XI
Comme je passais préoccupé
de rien au monde
sinon de la postérité
dont je jouis sur la route en
vertu de la loi –
je vis
un homme d’un certain âge qui
sourit puis tourna la tête
du côté d’une maison au nord –
une femme en bleu
qui riait et
se penchait en avant pour mieux
voir le visage à demi
détourné de l’homme
et un garçon de huit ans qui
regardait briller là-bas sur
le ventre de l’homme
une chaîne de montre –
L’importance suprême
de ce spectacle anonyme
m’amena à filer devant eux
sans un mot –
Pourquoi me soucier d’où j’allais ?
puisque j’allais glisser sur les
quatre roues de ma voiture
le long de cette route humide
jusqu’au moment où je vis
une jambe
de fille par-dessus le
garde-fou d’un balcon
L’écriture n’aura de réalité qu’à condition de laisser d’abord travailler l’imagination, comme il est expliqué en partie dans ce qui précède – Il ne s’agit pas d’entreprendre, à ce moment-là, une estimation des valeurs du mot qu’on utilise suivant des critères présupposés, mais d’écrire ce qui se passe alors à ce moment-là –
D’aller au bout de ses capacités à rendre compte de cet instant où la conscience est élargie grâce à la meilleure compréhension qu’offre l’imagination, d’exercer son talent à enregistrer cette force en action, enfin de la reconnaître, dans toute l’importance de ses proportions –
C’est la présence d’une
Il ne s’agit pas d’ « adapter » l’expérience mais de l’unifier
C’est-à-dire que l’imagination est une force réelle comparable à l’électricité ou à la vapeur, et non pas un jouet, c’est une puissance dont on se sert depuis toujours pour augmenter l’intelligence de – cela est, inutile d’avoir recours au mysticisme – En fait c’est ça qui m’a dissimulé ce que je cherchais à savoir –
La valeur de ce que l’imagination apporte à l’écrivain réside dans son aptitude à faire des mots.
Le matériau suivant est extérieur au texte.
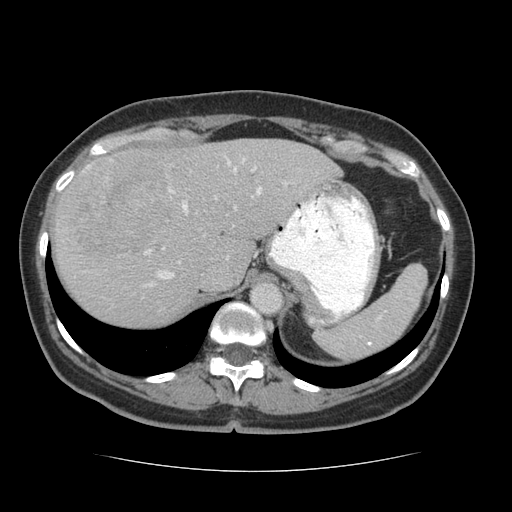
Contrast-enhanced abdominal CT (liver protocol), one axial slice; position 49 of 75 along the scan axis; 140 kVp; soft-tissue window (W 400 / L 40 HU); 2.5 mm slice thickness; 512 × 512 image matrix, field of view 360 × 360 mm. Case-level facts recorded for this patient, not image findings: diagnosis: hepatocellular carcinoma (patient treated with transarterial chemoembolisation; whether this scan precedes or follows treatment is not stated here); TNM stage (as recorded): Stage-I; Child-Pugh class: A; tumour nodularity: uninodular.
Outlined on this slice (semi-automatic segmentation, software-assisted and operator-edited):
- liver parenchyma outside the tumour (the mass and vessels are separate outlines, so this box may not span the whole liver): bounding box [x1, y1, x2, y2] px = [52, 138, 340, 326]
- mass: [60, 151, 177, 256]
- portal vein: [86, 156, 315, 287]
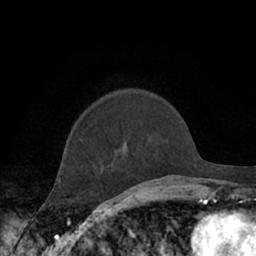
Breast MRI (dynamic contrast-enhanced), one axial slice. Slice 19 of 66 in the series (ordered by position). Cropped to one breast. Dynamic contrast-enhanced series, time point 2 of 7 at this slice position (early post-contrast). 1.5 T. TE 3 ms, TR 6.2 ms. 256 × 256 image matrix, field of view 150 × 150 mm. Female patient.
Structures marked on this image (semi-automatic segmentation, software-assisted and operator-edited):
- enhancing-tissue mask used for the functional tumour volume (all voxels passing the contrast-enhancement thresholds inside the analysis volume; usually the tumour): box from (x=80, y=138) to (x=82, y=140) px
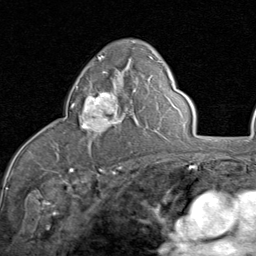
Breast MRI (dynamic contrast-enhanced), one axial slice; slice 52 of 80 in the series (ordered by position); cropped to one breast; dynamic contrast-enhanced series, time point 2 of 8 at this slice position (early post-contrast); 1.5 T; TE 1.7 ms, TR 4.5 ms; 2 mm slice thickness; 256 × 256 image matrix, field of view 180 × 180 mm. Female patient.
Outlined on this slice (semi-automatically segmented with operator editing):
- enhancing-tissue mask used for the functional tumour volume (all voxels passing the contrast-enhancement thresholds inside the analysis volume; usually the tumour): bounding box (x1, y1, x2, y2) in pixels: (72, 87, 128, 139)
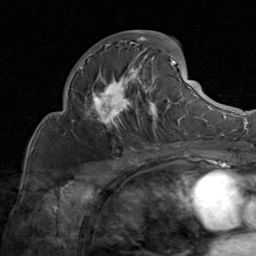
Breast MRI (dynamic contrast-enhanced), one axial slice; cropped to one breast; dynamic contrast-enhanced series, time point 2 of 8 at this slice position (early post-contrast); 1.5 T; TE 1.7 ms, TR 4.5 ms; 256 × 256 image matrix, field of view 180 × 180 mm. Female patient.
Structures marked on this image (semi-automatically segmented with operator editing):
- enhancing-tissue mask used for the functional tumour volume (all voxels passing the contrast-enhancement thresholds inside the analysis volume; usually the tumour): bounding box [x1, y1, x2, y2] px = [80, 30, 185, 135]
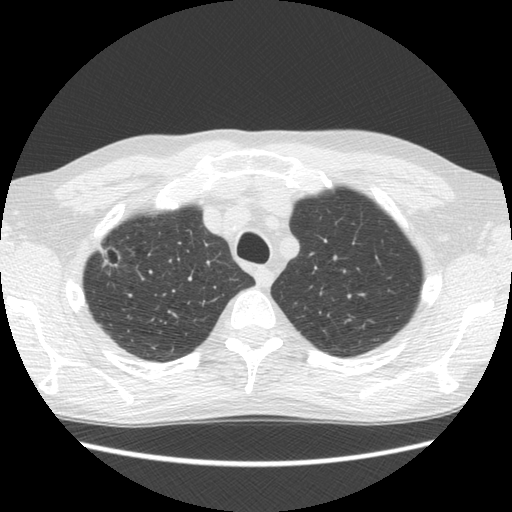
Low-dose screening chest CT, one axial slice; position 101 of 125 along the scan axis; reconstruction kernel STANDARD; 120 kVp; lung window (W 1500 / L -600 HU); 2.5 mm slice thickness; 512 × 512 image matrix, field of view 350 × 350 mm.
Outlined on this slice (outlined manually by an expert reader):
- lesion 1 (tumor, upper lobe of right lung): bounding box (x1, y1, x2, y2) in pixels: (101, 249, 111, 265)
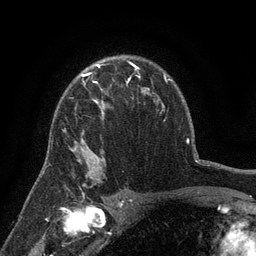
Breast MRI (dynamic contrast-enhanced), one axial slice. Cropped to one breast. Dynamic contrast-enhanced series, time point 2 of 6 at this slice position (early post-contrast). 3 T. TE 2.7 ms, TR 5.5 ms. 1.2 mm slice thickness. 256 × 256 image matrix. Female patient.
Outlined on this slice (semi-automatic segmentation, software-assisted and operator-edited):
- enhancing-tissue mask used for the functional tumour volume (all voxels passing the contrast-enhancement thresholds inside the analysis volume; usually the tumour): bounding box <70,76,140,157> (left, top, right, bottom; pixels)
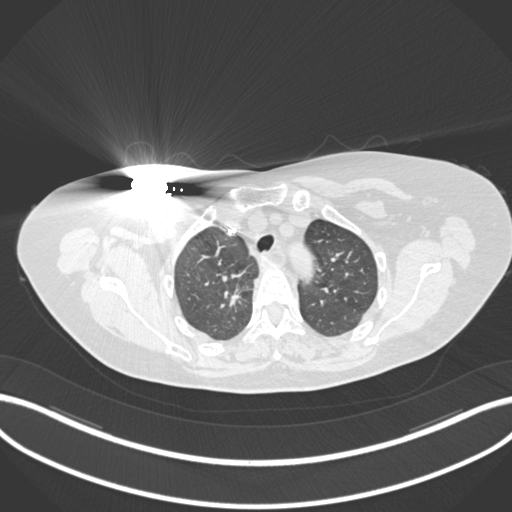
Chest CT, one axial slice; slice 144 of 176 in the series (ordered by position); reconstruction kernel B30f; lung window (W 1500 / L -600 HU); 1 mm slice thickness; 512 × 512 image matrix. Female patient, age 72 years. Case-level facts recorded for this patient, not image findings: clinical TNM (as recorded): T1c N0 M0.
Annotated regions visible in this slice (bounding box drawn by a radiologist):
- lung tumour (recorded histology: adenocarcinoma): bounding box <218,278,251,320> (left, top, right, bottom; pixels)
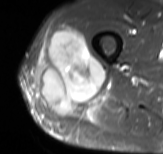
MRI of an extremity soft-tissue mass, one axial slice. Position 38 of 61 along the scan axis. STIR. MR volume resampled by the dataset authors to the PET/CT grid (not the native acquisition matrix). 3.27 mm slice thickness. 163 × 154 image matrix. Male patient. From the clinical record (not read from this slice): histological type: poorly differentiated synovial sarcoma; grade: high; site of the primary tumour: right buttock.
Annotated regions visible in this slice (expert contour drawn on MRI and transferred to this co-registered scan by the dataset authors):
- gross tumour volume including surrounding oedema: bounding box (x1, y1, x2, y2) in pixels: (39, 28, 106, 113)
- gross tumour volume (mass): (41, 28, 106, 113)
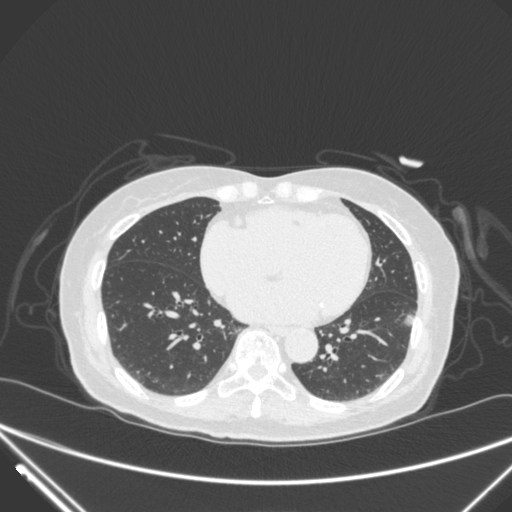
Chest CT, one axial slice; position 118 of 310 along the scan axis; 120 kVp; lung window (W 1500 / L -600 HU); 1 mm slice thickness; 512 × 512 image matrix, field of view 377 × 377 mm. Female patient, age 82 years. From the clinical record (not read from this slice): clinical TNM (as recorded): T1c N0 M0.
Outlined on this slice (bounding box drawn by a radiologist):
- lung tumour (recorded histology: adenocarcinoma): bounding box <393,304,414,331> (left, top, right, bottom; pixels)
Elle possède le pouvoir unique de donner à des formes créées une réalité, une existence véritable
Écrire ne revient pas à chercher un peu partout dans l’aventure quotidienne des comparaisons appropriées et des pensées, des images qui soient jolies. J’en ai malheureusement fait moi-même l’expérience. Ce n’est pas consciemment donner un compte-rendu « tout frais et ressemblant » des événements du jour – Ce genre de chose n’est pas bénin s’agissant de développer un talent quel qu’il soit, cela paralyse, fait de l’artiste un – Cela détruit, fait de la nature un simple accessoire pour la théorie particulière qu’il applique, cela l’empêche de voir le monde qui est le sien, -
Avec de l’imagination l’écrivain se sentirait dispensé d’observer les choses dans le seul but de les mettre par écrit ensuite. Il serait là pour apprécier, pour goûter, pour convier le monde libre, pas un monde qu’il transporterait comme un sac de provisions, craignant toujours de laisser échapper quelque chose ou qu’un autre ait plus que lui.
William Carlos Williams Le printemps et le reste (1923), trad. Valérie Rouzeau, Unes, 2000 (pp. 52-53)
[Jean-Pascal Dubost]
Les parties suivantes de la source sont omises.